Cars pulled off of roadways. Modular homes filled up without babysitters, the drug not safe for those under age 8. They watched impassively as rows upon ballpoint pen rows filled up on legal pads, and people joined together for protection, uncertain what their parents or sisters or guardians were doing out there.
I swallowed the small blue pill, expecting sleep. Instead I saw space in five dimensions, rainbow trails, ROY G. BIV and all those things I’ve half-learned in middle school chemistry. There were no videos. There was something not interactive about this medication, if it was medication, something that hearkened back to simple times. They gave us scores of charts, which we filled in like math students at some college worksheet.
Every so often, a military GI with a tommy gun opened up a door to a modular home or a real home made out of our famous red clay. What was today? What was tomorrow? Did any of it really matter? I saw everyone’s paint-by-number dreams, like a modern day Jackson Browne. They took sheet after sheets. The Clutters looked the same. The Smiths looked the same. The Johnsons looked the same. Even the Maranpolas, the Greeks down the way looked the same as us, but theirs was in red, blood red.
It was just Crayola’s, markers and crayons and colored pencils. Nothing serious. The way the papers were collected was with deadly seriousness, as though someone had died. They even gave it to the same guy, this little fella with fewer stars on his epaulets, who acted like he was due twice as much for duty this profane.
“One more tomorrow, yes?” And we all smiled the smiled of the stoned and the preoccupied. It was almost like speed, but it wasn’t quite that way either. No grinding of teeth. A nice mellow, highly tested chemical that dissolved rapidly and had no need to measure weight or blood pressure, or even pulse rate. You’d swear at the end you’d had a religious experience and maybe you had. You’d brag about it over the school lunch table.
And amid thermos and lunchboxes, the talk was the same the next day. One more day of the mystical pill. Whatever will they think of next? We didn’t much talk about what they wanted from us. It gave us a break from the hunger and the Russians and the Iranians and the fifty minutes if we wanted gasoline. You could skim it off the line if you got desperate and some of us did, but the behavior was discouraged, but the poorest among us had no such reservation. Ever tried to get mineral spirits out of a grey flannel shirt?
And then the military brass started walking all slow-like around 2 pm. We weren’t supposed to be at school, but we knew that. And all the time, they kept walking lolly-gag style with a plastic bag full of those same little blue pills. Round two, said some widow, and so we prepared for round two. It was our last go-round with the U.S. Army and nobody was afraid to look a gift horse in the mouth, it was two days where we weren’t worried about being poached across the river to the next grist mill.

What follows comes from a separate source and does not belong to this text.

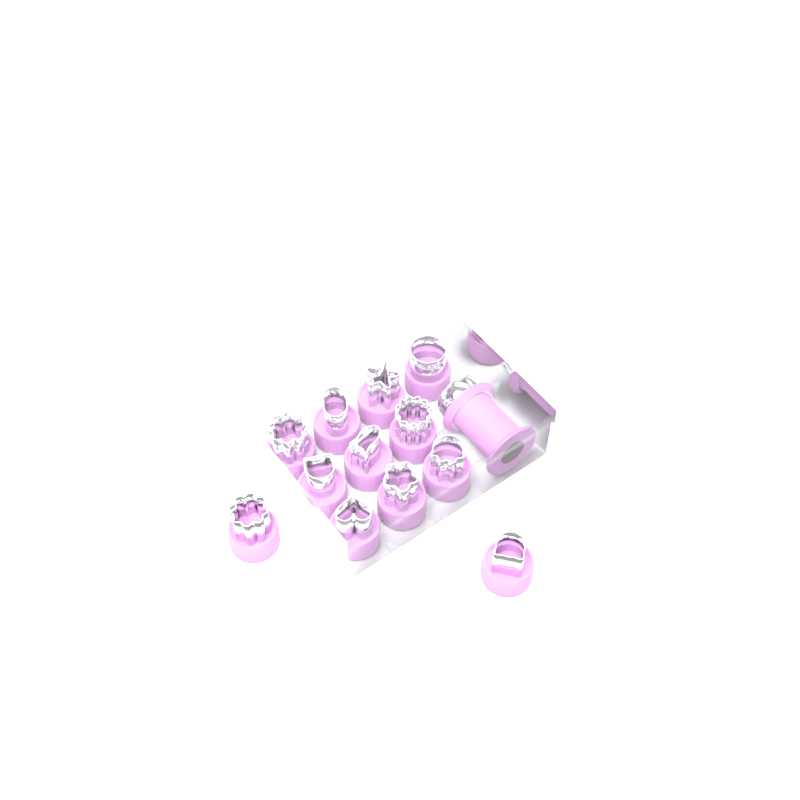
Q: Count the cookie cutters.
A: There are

They started knocking on doors like before, pouring pills into cupped hands into small circular paper contains containers of water. Plastic cups from all over creation. Free somewhere, once. They drank them down with haste, ready to begin, to learn the meaning of life, even ordinary people who never had no book learnin’ like James Franklin Jamison, the town mentally challenged individual, who you used to call the village idiot.

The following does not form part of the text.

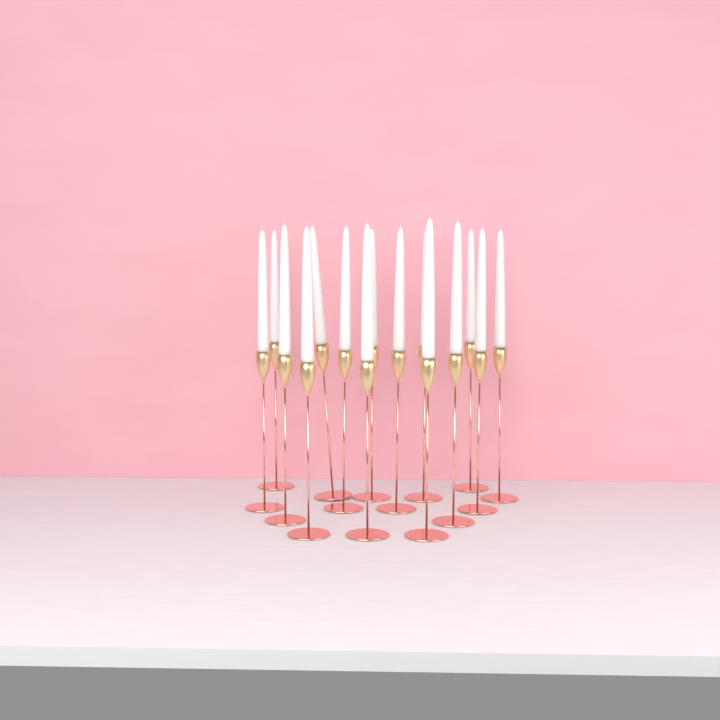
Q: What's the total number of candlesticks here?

He was rubbing out answers and blue boxes with his elbows, which soon grew blue. I wonder what his answers said. Could they be what we were looking for all along. As it turns out, there was to go before the Minnesota border and here were in northern Michigan. Not close to nothin’ as the neighbors would say.
The bullhorns let us know they were leaving soon and for us to dose or forget about it. So I opened up the gate to the bridge and off they sped. As for me, I walked back to the campsite to see what everyone was doing. They kept drawing boxes and talking frantically. I wish I knew that universe they inhabited individually. Was it different from mine?